I built precise extended regular expressions with grep to extract IPs, error codes, and tokens from logs and source. Anchoring patterns and using character classes turned broad, false-positive-heavy searches into exact matches.

Objective & Context

Regex is the universal text-matching language across grep, sed, and code.

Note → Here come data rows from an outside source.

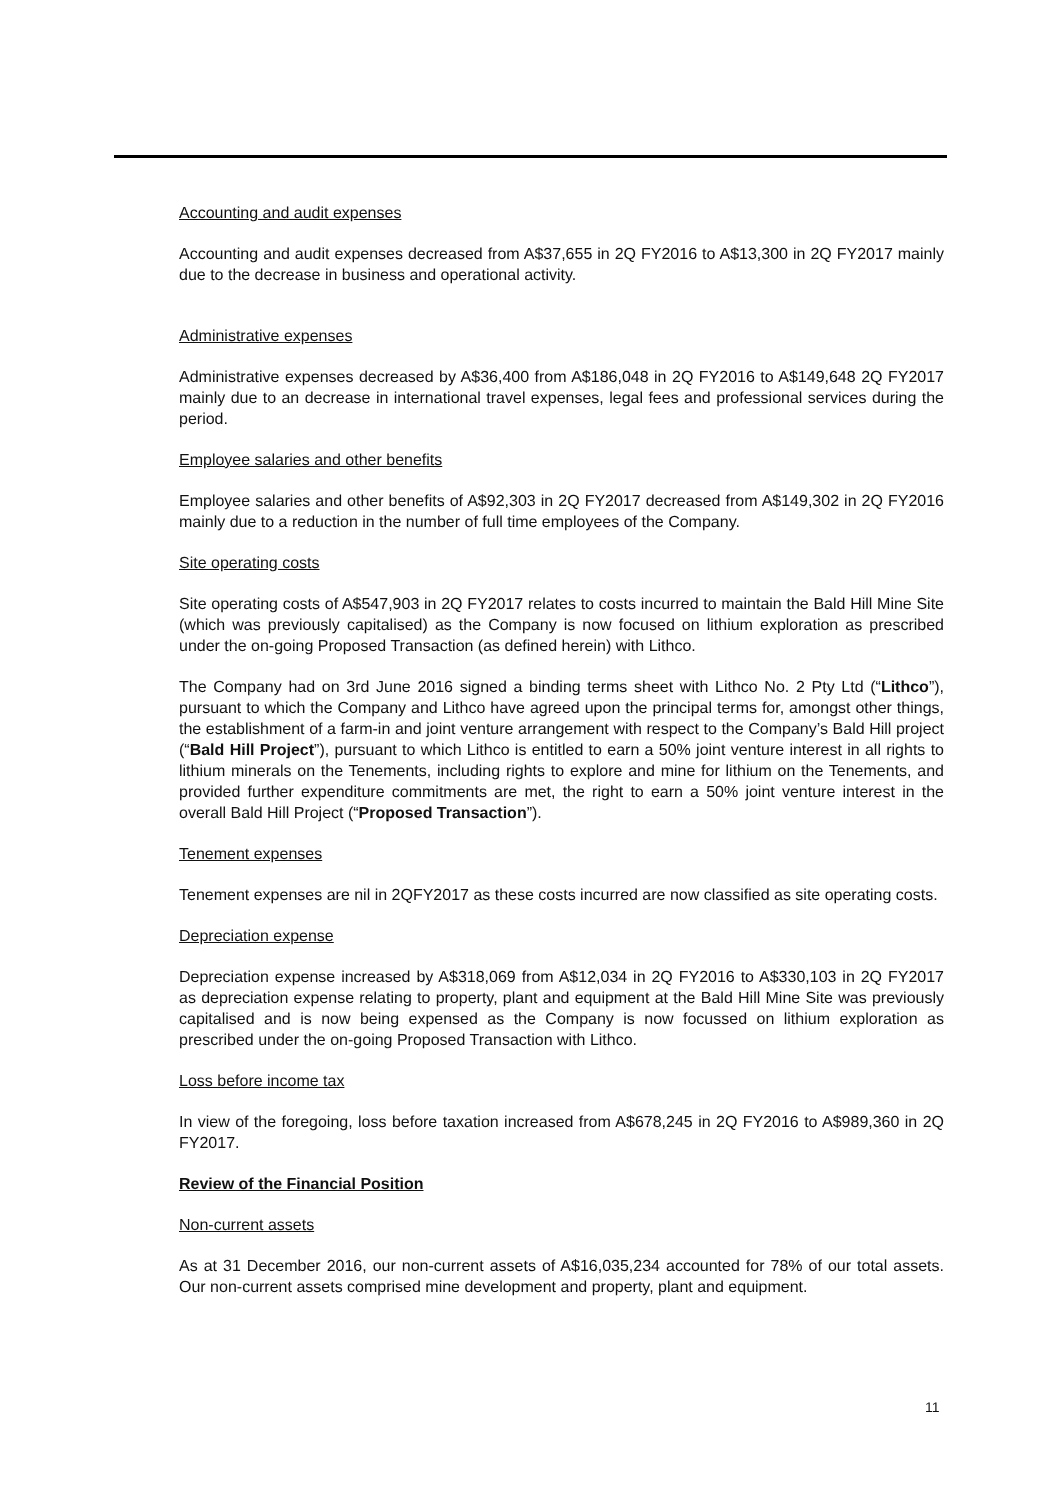Accounting and audit expenses
Accounting and audit expenses decreased from A$37,655 in 2Q FY2016 to A$13,300 in 2Q FY2017 mainly due to the decrease in business and operational activity.
Administrative expenses
Administrative expenses decreased by A$36,400 from A$186,048 in 2Q FY2016 to A$149,648 2Q FY2017 mainly due to an decrease in international travel expenses, legal fees and professional services during the period.
Employee salaries and other benefits
Employee salaries and other benefits of A$92,303 in 2Q FY2017 decreased from A$149,302 in 2Q FY2016 mainly due to a reduction in the number of full time employees of the Company.
Site operating costs
Site operating costs of A$547,903 in 2Q FY2017 relates to costs incurred to maintain the Bald Hill Mine Site (which was previously capitalised) as the Company is now focused on lithium exploration as prescribed under the on-going Proposed Transaction (as defined herein) with Lithco.
The Company had on 3rd June 2016 signed a binding terms sheet with Lithco No. 2 Pty Ltd (“Lithco”), pursuant to which the Company and Lithco have agreed upon the principal terms for, amongst other things, the establishment of a farm-in and joint venture arrangement with respect to the Company’s Bald Hill project (“Bald Hill Project”), pursuant to which Lithco is entitled to earn a 50% joint venture interest in all rights to lithium minerals on the Tenements, including rights to explore and mine for lithium on the Tenements, and provided further expenditure commitments are met, the right to earn a 50% joint venture interest in the overall Bald Hill Project (“Proposed Transaction”).
Tenement expenses
Tenement expenses are nil in 2QFY2017 as these costs incurred are now classified as site operating costs.
Depreciation expense
Depreciation expense increased by A$318,069 from A$12,034 in 2Q FY2016 to A$330,103 in 2Q FY2017 as depreciation expense relating to property, plant and equipment at the Bald Hill Mine Site was previously capitalised and is now being expensed as the Company is now focussed on lithium exploration as prescribed under the on-going Proposed Transaction with Lithco.
Loss before income tax
In view of the foregoing, loss before taxation increased from A$678,245 in 2Q FY2016 to A$989,360 in 2Q FY2017.
Review of the Financial Position
Non-current assets
As at 31 December 2016, our non-current assets of A$16,035,234 accounted for 78% of our total assets. Our non-current assets comprised mine development and property, plant and equipment.
11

This lab develops ERE fluency – anchors, classes, quantifiers, and groups – the precision tool behind log triage and the Python string lab.

Environment & Prerequisites

  • Linux with GNU grep (supports -E and -P).
  • Sample logs containing IPs and status codes.
  • A regex reference for ERE syntax.

Step-by-Step Execution

1. Match IPv4 addresses

grep -Eo '([0-9]{1,3}\.){3}[0-9]{1,3}' access.log | sort -u

2. Anchor to whole-line status codes

grep -E ' (4[0-9]{2}|5[0-9]{2}) ' access.log

3. Case-insensitive context search

grep -iC2 'failed password' /var/log/auth.log
203.0.113.45
198.51.100.7

Validation & Testing

Run the IP and status-code patterns against a known log and confirm matches against a manual count, checking for false positives. Pass criteria: patterns match exactly the intended tokens with anchors preventing partial or stray matches.

Advanced: Troubleshooting
  • Too many matches: anchor with ^/$ or word boundaries to tighten scope.
  • BRE vs ERE: use -E for +/?/| without backslashes.
  • Greedy capture: grep is line-oriented; for multiline or lazy matching use -P (PCRE).

Key Results

  • Extracted unique IPs from logs with one anchored pattern.
  • Isolated 4xx/5xx errors precisely with alternation.
  • Reduced false positives by anchoring and using classes.
  • Built reusable patterns shared with the sed/awk lab.